• Your task: Each line of the data below holding the word "degrees" must be copied.

• Data supplied:
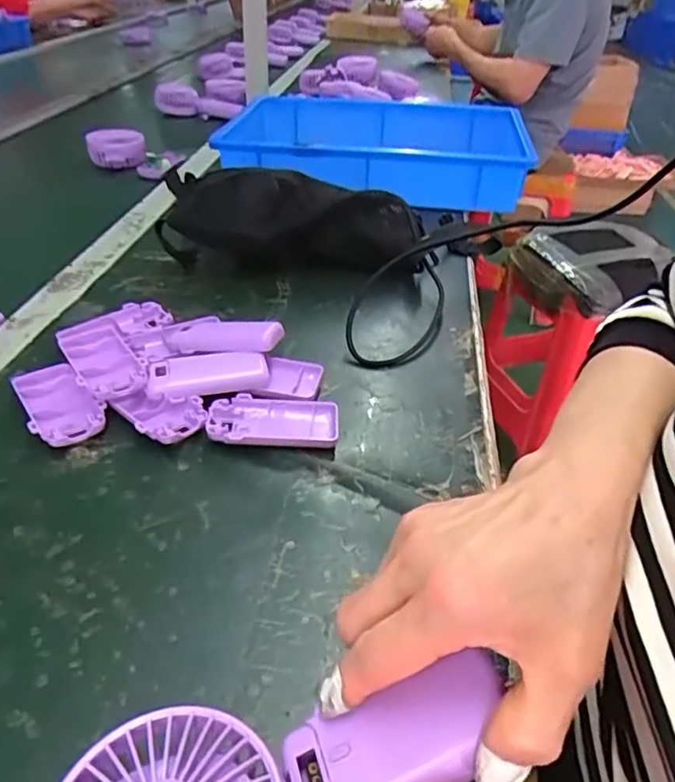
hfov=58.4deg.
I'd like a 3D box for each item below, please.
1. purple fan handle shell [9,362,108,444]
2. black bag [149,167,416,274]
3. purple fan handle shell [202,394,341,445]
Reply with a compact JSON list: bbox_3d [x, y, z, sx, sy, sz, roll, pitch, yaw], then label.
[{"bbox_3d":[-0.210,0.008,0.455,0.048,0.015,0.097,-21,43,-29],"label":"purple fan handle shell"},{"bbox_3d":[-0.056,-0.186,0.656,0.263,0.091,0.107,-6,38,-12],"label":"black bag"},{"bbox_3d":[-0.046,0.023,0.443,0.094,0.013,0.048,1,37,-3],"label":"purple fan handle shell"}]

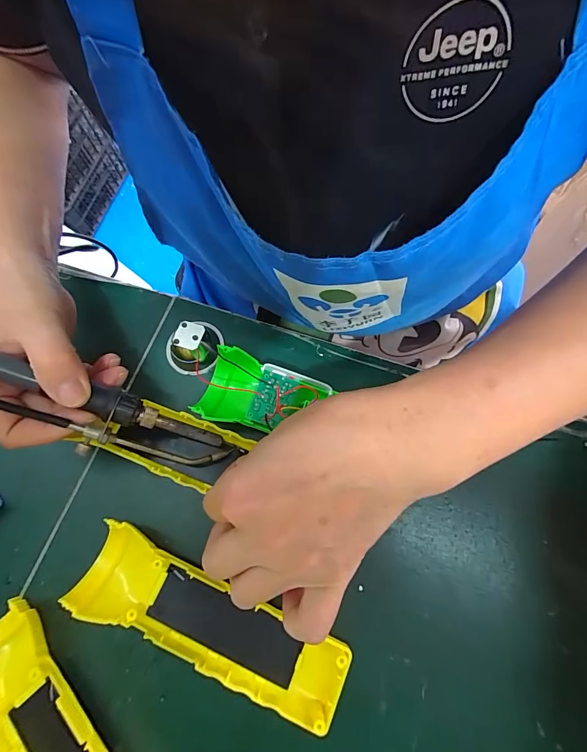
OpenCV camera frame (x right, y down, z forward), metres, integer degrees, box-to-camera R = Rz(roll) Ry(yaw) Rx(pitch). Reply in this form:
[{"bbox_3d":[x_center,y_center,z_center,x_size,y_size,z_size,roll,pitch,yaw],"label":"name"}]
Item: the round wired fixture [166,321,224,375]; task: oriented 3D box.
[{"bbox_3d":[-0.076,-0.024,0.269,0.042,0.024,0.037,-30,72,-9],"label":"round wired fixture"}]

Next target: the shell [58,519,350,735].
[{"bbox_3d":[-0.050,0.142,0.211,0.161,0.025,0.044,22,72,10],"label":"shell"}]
...
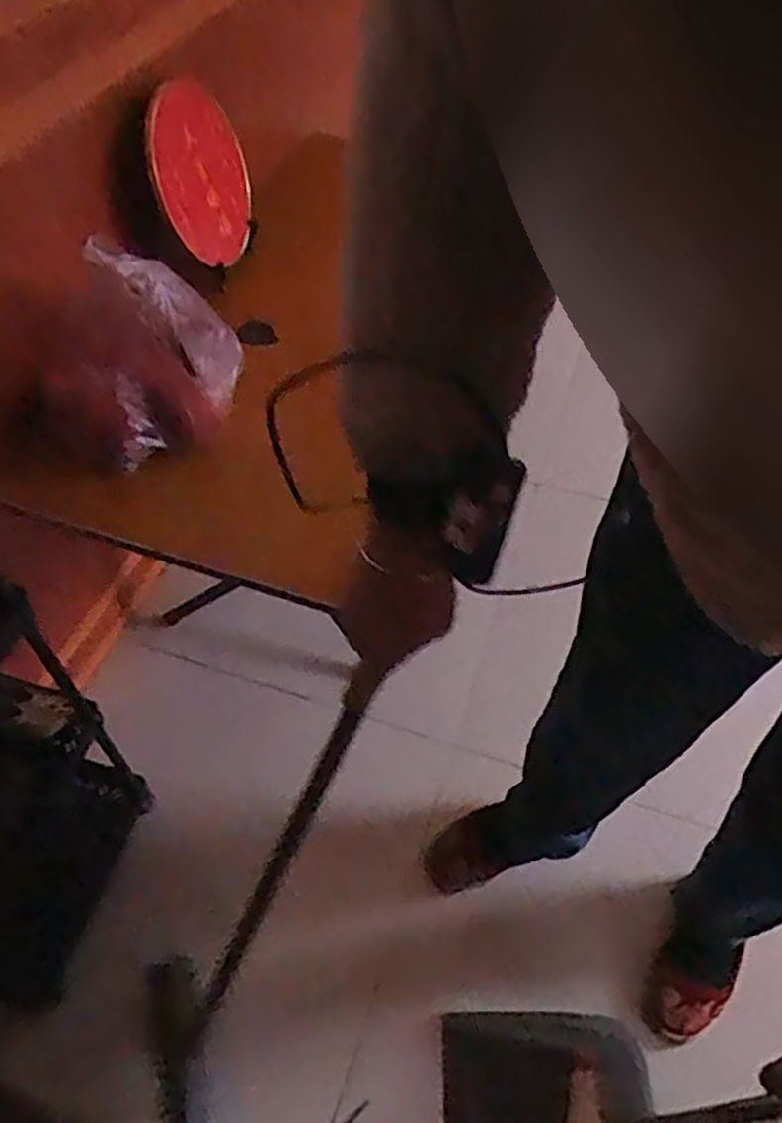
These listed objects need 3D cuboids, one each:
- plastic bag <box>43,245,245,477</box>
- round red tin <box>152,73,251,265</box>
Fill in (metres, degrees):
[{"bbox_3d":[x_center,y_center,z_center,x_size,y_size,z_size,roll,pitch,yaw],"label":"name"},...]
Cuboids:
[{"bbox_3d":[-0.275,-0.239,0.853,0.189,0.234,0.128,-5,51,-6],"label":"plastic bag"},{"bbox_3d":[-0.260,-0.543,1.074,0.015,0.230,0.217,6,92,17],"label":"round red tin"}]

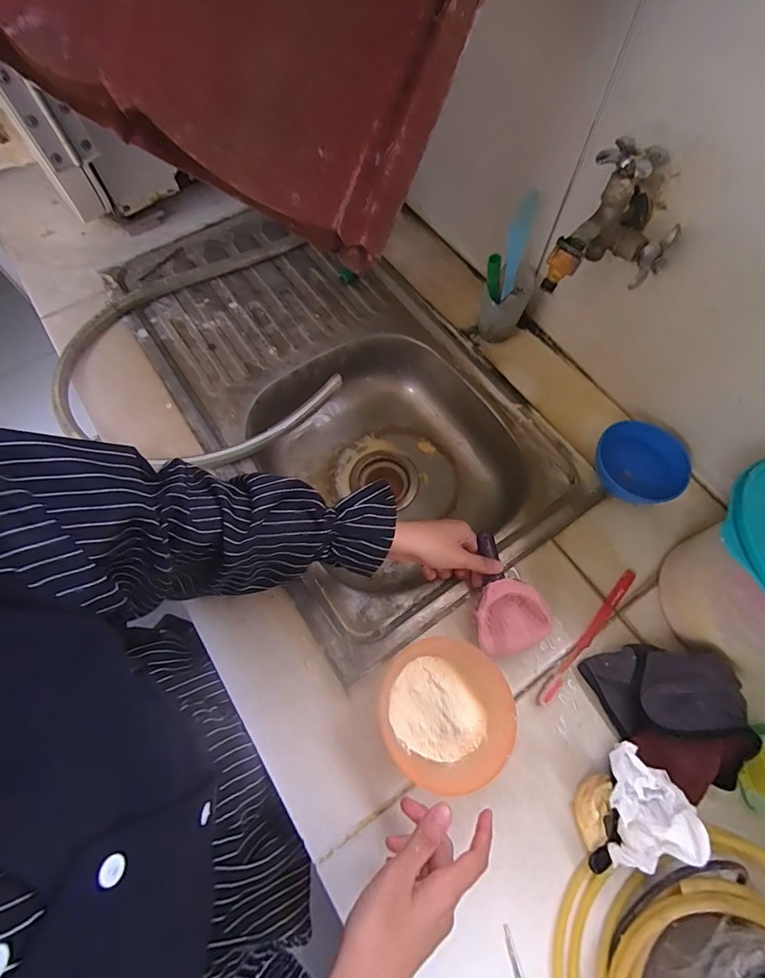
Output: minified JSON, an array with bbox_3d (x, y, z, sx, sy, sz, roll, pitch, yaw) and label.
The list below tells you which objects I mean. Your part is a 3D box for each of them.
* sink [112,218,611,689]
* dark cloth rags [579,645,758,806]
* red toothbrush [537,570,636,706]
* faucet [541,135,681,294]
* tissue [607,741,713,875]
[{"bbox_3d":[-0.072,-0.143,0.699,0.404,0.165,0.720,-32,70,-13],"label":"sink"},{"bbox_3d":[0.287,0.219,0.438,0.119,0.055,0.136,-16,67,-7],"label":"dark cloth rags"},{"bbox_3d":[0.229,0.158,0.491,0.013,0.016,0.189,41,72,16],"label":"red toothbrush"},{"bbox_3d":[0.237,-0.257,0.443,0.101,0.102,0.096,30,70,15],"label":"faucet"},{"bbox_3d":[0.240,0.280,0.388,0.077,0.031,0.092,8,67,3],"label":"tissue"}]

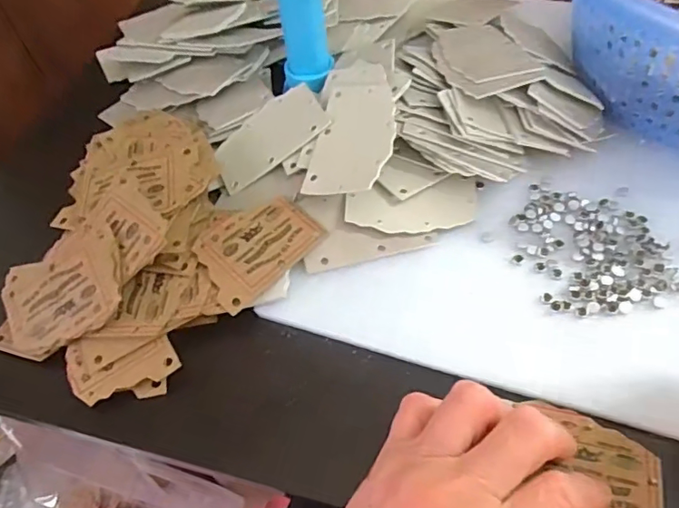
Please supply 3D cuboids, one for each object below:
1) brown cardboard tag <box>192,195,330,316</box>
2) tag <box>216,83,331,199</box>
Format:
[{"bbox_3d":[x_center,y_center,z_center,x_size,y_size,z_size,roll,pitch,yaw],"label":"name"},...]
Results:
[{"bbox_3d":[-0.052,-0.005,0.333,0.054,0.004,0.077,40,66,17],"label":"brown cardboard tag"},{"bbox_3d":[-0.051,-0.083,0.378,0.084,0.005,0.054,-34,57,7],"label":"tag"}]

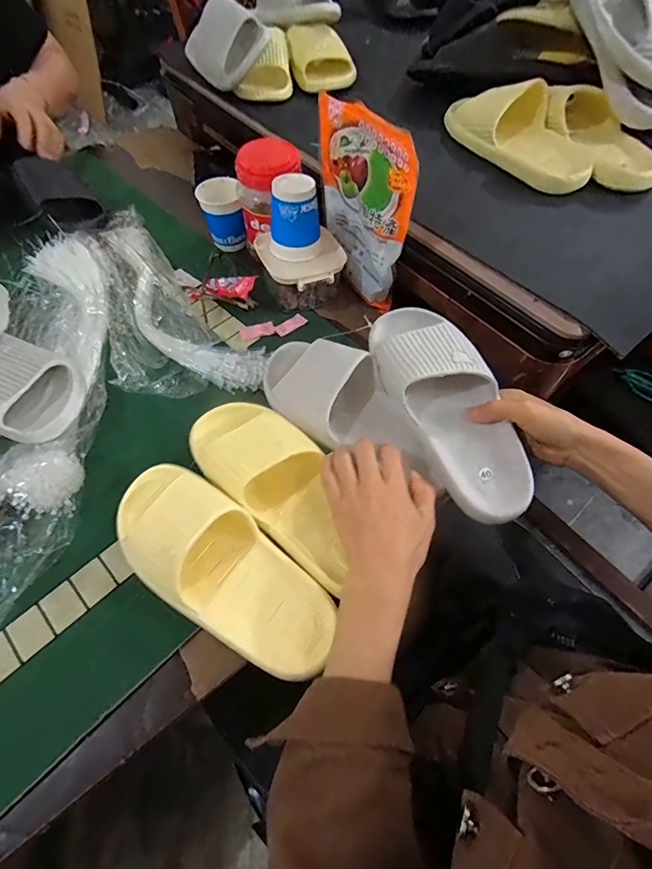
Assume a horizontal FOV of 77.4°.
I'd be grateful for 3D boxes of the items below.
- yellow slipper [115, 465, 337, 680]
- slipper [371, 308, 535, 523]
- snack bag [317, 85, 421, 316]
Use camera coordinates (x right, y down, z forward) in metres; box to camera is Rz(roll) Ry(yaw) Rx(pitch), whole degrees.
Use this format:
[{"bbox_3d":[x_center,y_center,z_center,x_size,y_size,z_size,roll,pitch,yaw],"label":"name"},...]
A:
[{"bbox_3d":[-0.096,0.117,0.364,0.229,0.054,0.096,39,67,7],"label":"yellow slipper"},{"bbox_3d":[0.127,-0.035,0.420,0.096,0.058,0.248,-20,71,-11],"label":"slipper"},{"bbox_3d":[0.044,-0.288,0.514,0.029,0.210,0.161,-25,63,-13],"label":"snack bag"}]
==
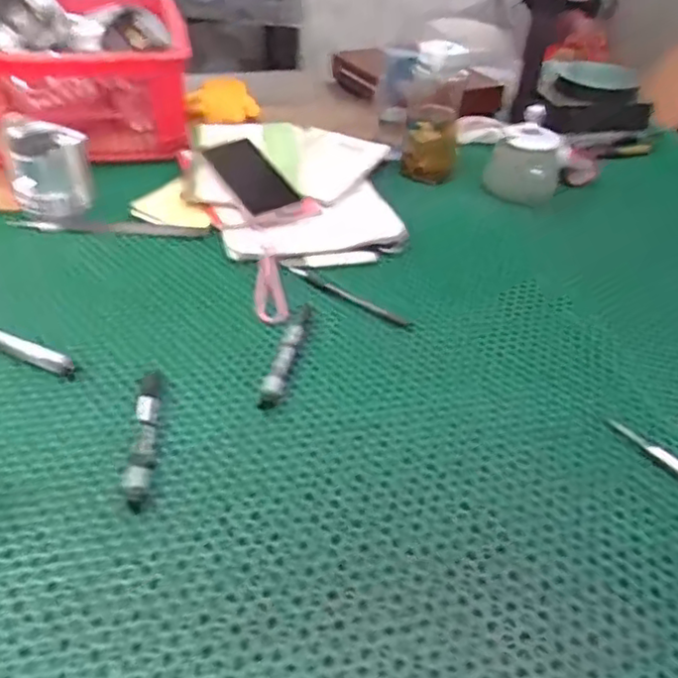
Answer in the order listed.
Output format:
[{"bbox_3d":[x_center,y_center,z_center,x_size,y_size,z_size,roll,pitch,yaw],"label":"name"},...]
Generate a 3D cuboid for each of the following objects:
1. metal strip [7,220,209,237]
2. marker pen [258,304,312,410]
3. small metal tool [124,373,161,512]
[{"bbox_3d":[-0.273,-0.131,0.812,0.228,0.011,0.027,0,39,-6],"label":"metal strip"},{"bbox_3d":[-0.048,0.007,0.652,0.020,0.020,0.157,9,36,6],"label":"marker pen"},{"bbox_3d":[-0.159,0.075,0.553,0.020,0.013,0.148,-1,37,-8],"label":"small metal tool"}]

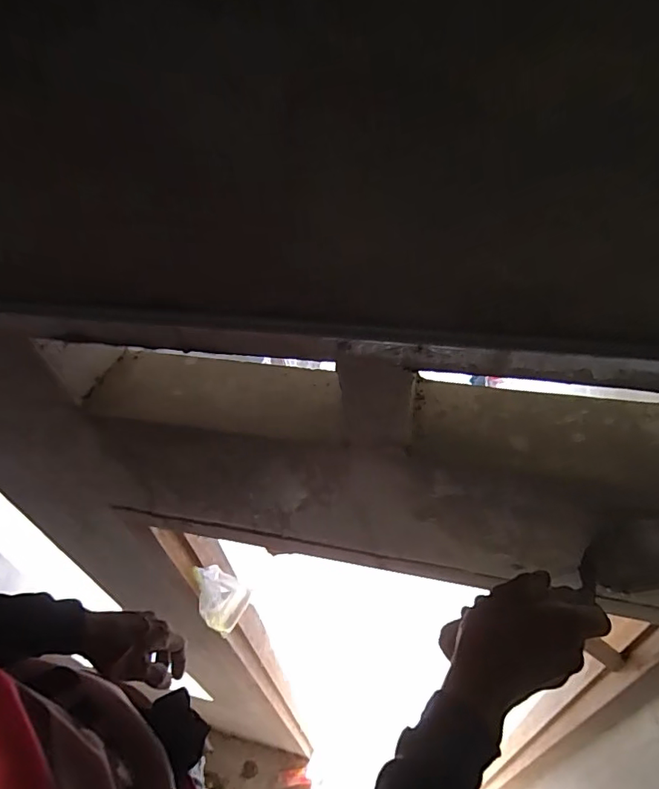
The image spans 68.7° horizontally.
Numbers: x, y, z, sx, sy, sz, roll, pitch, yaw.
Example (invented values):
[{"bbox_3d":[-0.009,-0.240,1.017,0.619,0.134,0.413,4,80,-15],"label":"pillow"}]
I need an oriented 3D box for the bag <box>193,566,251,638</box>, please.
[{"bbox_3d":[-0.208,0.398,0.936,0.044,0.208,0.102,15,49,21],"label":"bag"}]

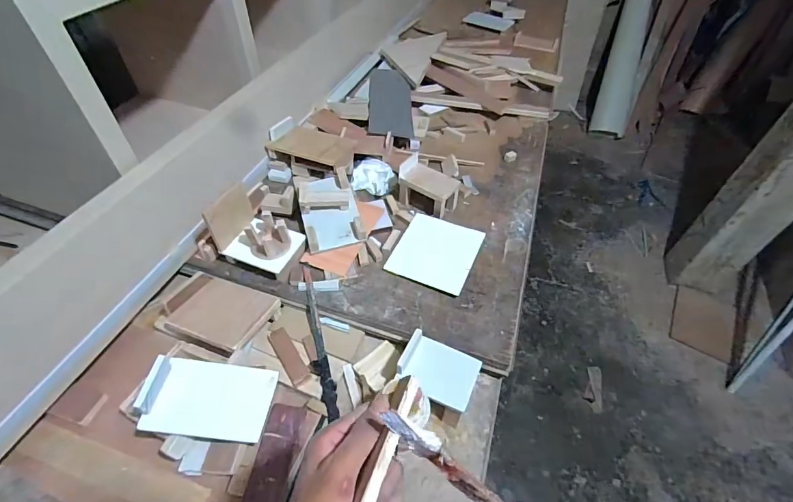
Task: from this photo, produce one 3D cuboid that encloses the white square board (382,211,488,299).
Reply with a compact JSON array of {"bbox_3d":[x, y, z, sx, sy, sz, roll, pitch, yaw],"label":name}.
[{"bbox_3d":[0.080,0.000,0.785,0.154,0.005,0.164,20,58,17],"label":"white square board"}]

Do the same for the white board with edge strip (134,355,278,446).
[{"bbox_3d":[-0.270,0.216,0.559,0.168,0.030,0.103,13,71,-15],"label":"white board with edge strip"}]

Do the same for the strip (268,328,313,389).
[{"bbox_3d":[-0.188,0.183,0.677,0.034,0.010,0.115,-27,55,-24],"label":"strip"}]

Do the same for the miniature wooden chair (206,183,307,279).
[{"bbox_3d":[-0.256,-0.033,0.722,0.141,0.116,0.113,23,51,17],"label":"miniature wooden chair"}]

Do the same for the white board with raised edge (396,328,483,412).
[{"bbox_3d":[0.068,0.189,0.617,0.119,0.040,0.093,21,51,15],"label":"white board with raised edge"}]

• Response:
OpenCV camera frame (x right, y down, z forward), metres, integer degrees, box-to-camera R = Rz(roll) Ry(yaw) Rx(pitch). Reply in this form:
Fill in (metres, degrees):
Use camera coordinates (x right, y down, z forward) in metres; box to camera is Rz(roll) Ry(yaw) Rx(pitch), whole degrees.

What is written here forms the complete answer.